EXERCISE DESCRIPTION:
Only an exact repetition is needed: the lines from the start of the listing below through the line that contains "Fig. 1. Global", pictures omitted.

★ ★ ★

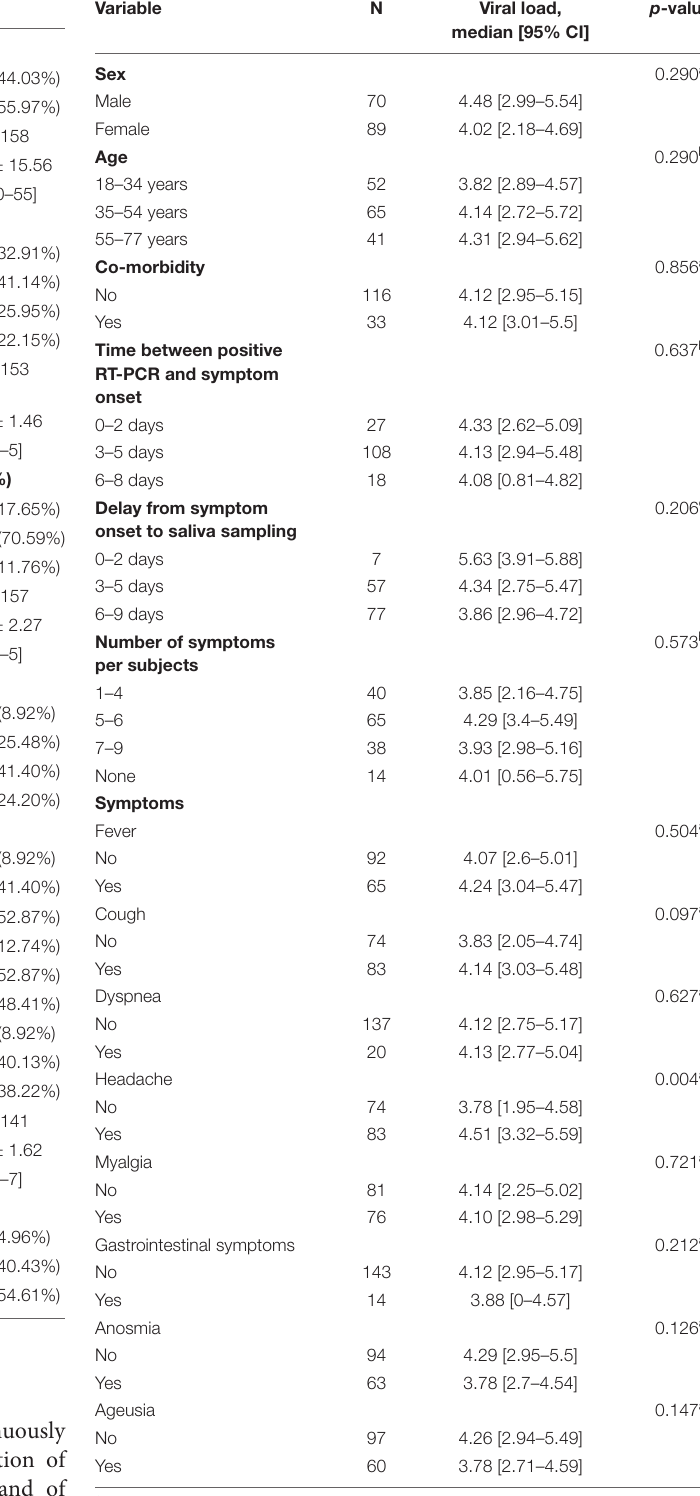
TABLE 3 | Association of viral Load with demographics and clinical parameters for all enrolled participants: N: number of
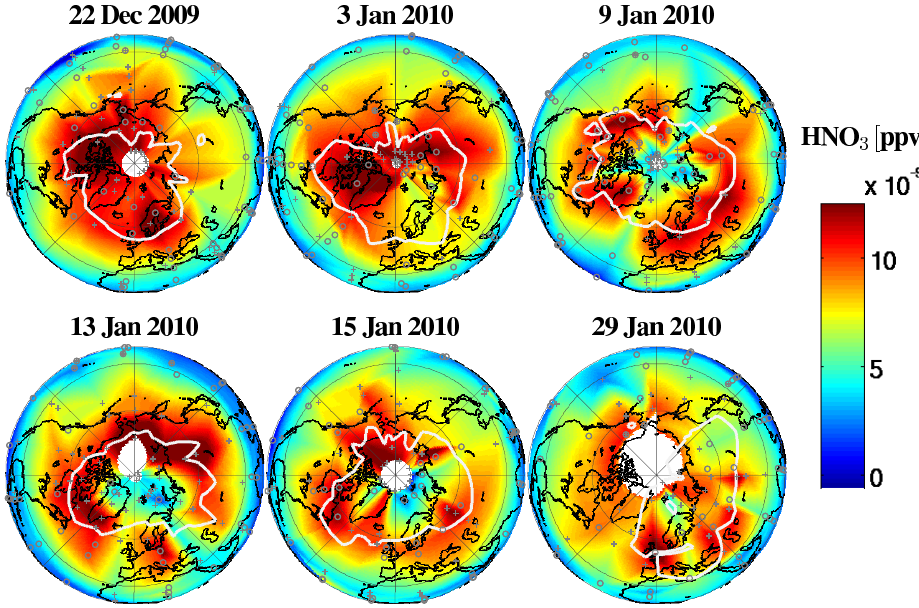
Fig. 1. Global distributions of HNO 3 derived from Odin/SMR observations for the 22 December, 3, 9, 13, 15 and 29 January at 525K. The white line is the 125ppbv contour of N 2 O, chosen to indicate the edge of the polar vortex.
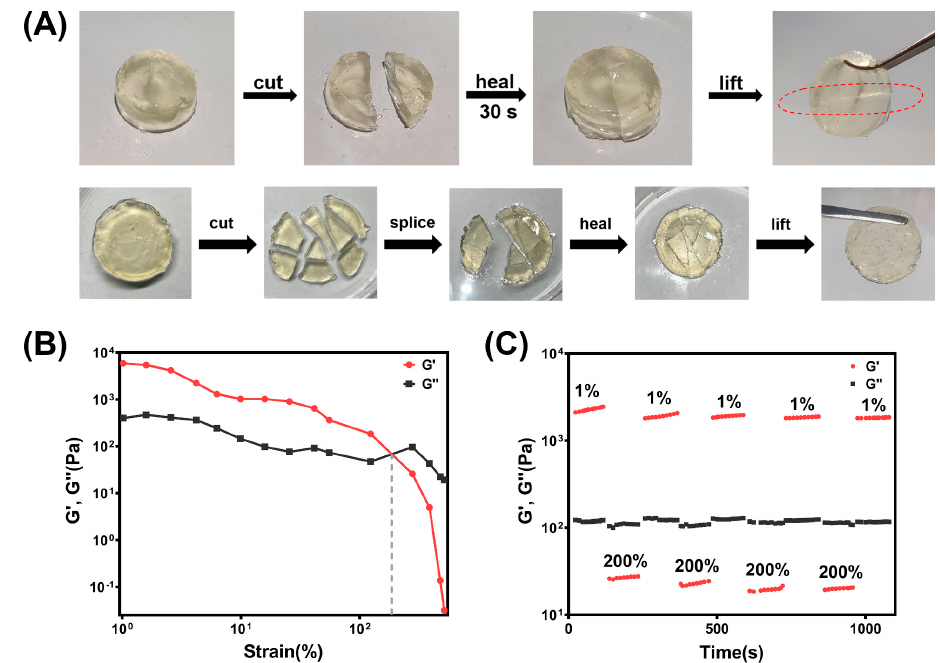
Figure 4. Self-healing abilities of the QAF hydrogels. ( A ) Macroscopic self-healing tests; ( B ) Strain amplitude sweep measurements ( γ = 1%–500%); ( C ) Alternate step strain sweep measurements with small strain ( γ = 1%) to large strain ( γ = 200%) with 120 s for every interval.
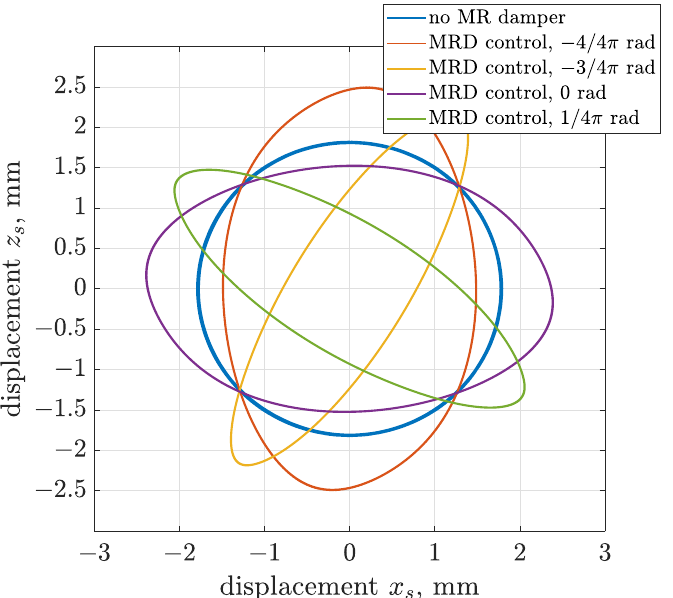
Figure 25. Different configurations of phase shift ∆ α alg dedicated to semi-active generation of linear trajectories of vibration displacement using the dissipative domain of the Bouc–Wen MR damper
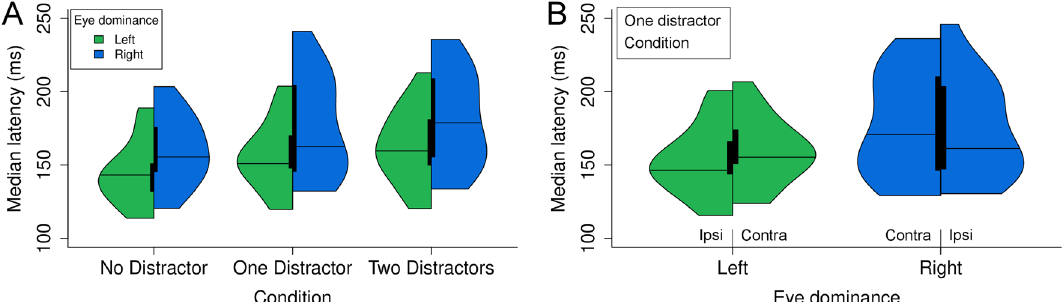
Figure 2. Median latency distributions for both left and right eye dominance participants. ( A ) No Distractor, One Distractor and Two Distractors conditions. Horizontal lines correspond to the median, thick vertical lines show the interquartile range and green and blue area correspond to the kernel latency density estimation (interrupted at minimum and maximum values). For the One Distractor condition, trials with the distractor in the contralateral and the ipsilateral hemifield have been merged. ( B ) One Distractor condition for each participant group. Ipsi and Contra correspond to the hemifield in which the distractor was placed relative to the DE. See text for further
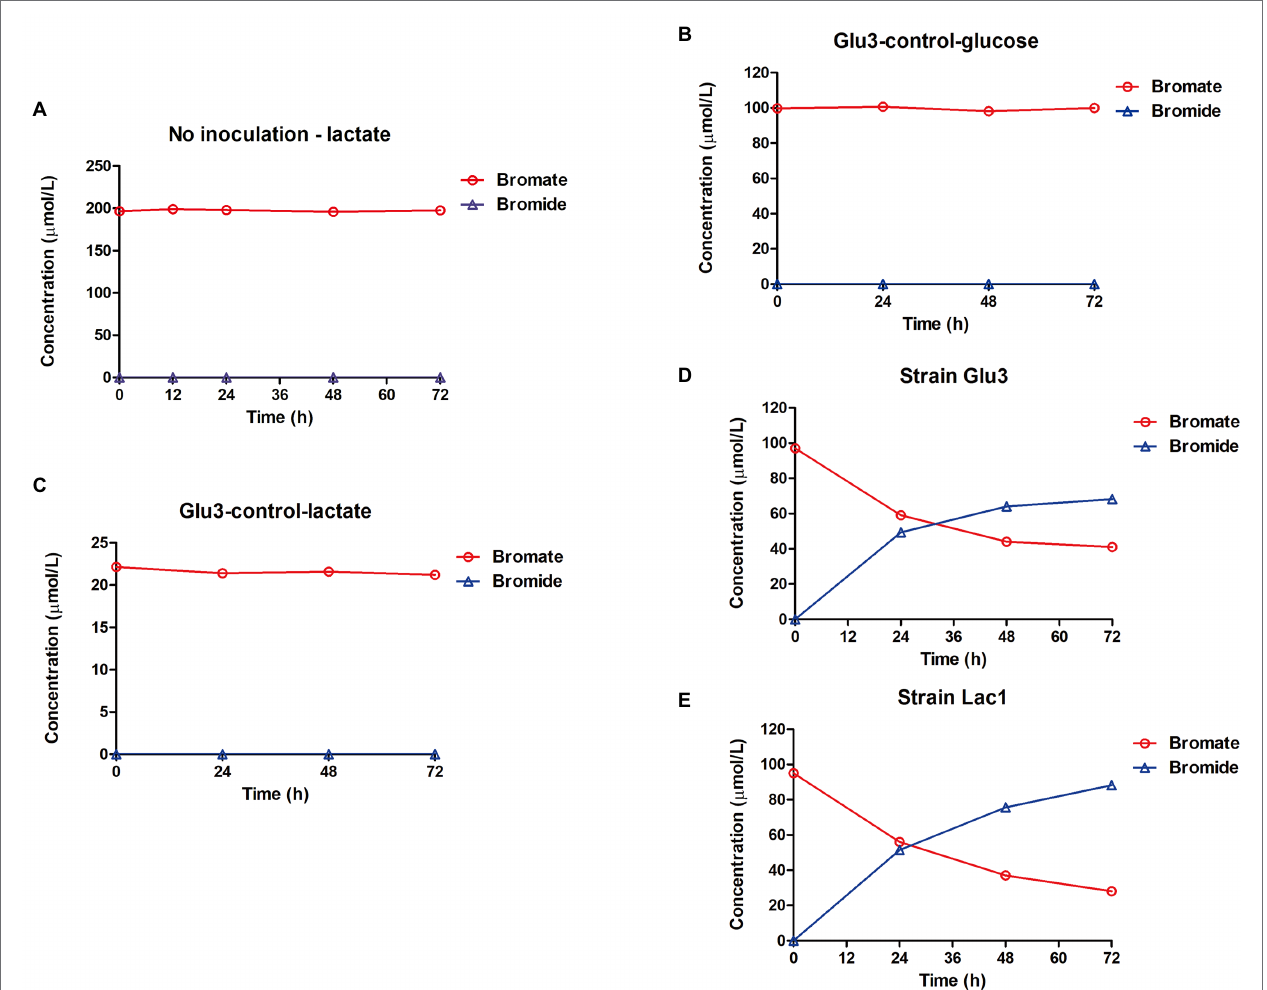
FIGURE 3 | Control experiments showing bromate reduction were due to biological activity. (A) Mineral medium with 1 g/l lactate, 200 μ mol/l bromate, and without inoculation. (B) Heat-killed strain K. variicola Glu3 incubated with 0.5 g/l glucose and 100 μ mol/l bromate. (C) Heat-killed strain K. variicola Glu3 incubated with 0.5 g/l lactate and 20 μ mol/l bromate. (D) Fresh culture of strain K. variicola Glu3 incubated without a carbon source and with 100 μ mol/l bromate. (E) Fresh culture of strain R. electrica Lac1 incubated without a carbon source and with 100 μ mol/l bromate. Error bars represent the estimated standard deviations for duplicate samples and were not visible if less than the size of the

★ ★ ★

ANSWER TO THIS PROBLEM:
TABLE 3 | Association of viral Load with demographics and clinical parameters for all enrolled participants: N: number of
Fig. 1. Global distributions of HNO 3 derived from Odin/SMR observations for the 22 December, 3, 9, 13, 15 and 29 January at 525K. The white line is the 125ppbv contour of N 2 O, chosen to indicate the edge of the polar vortex.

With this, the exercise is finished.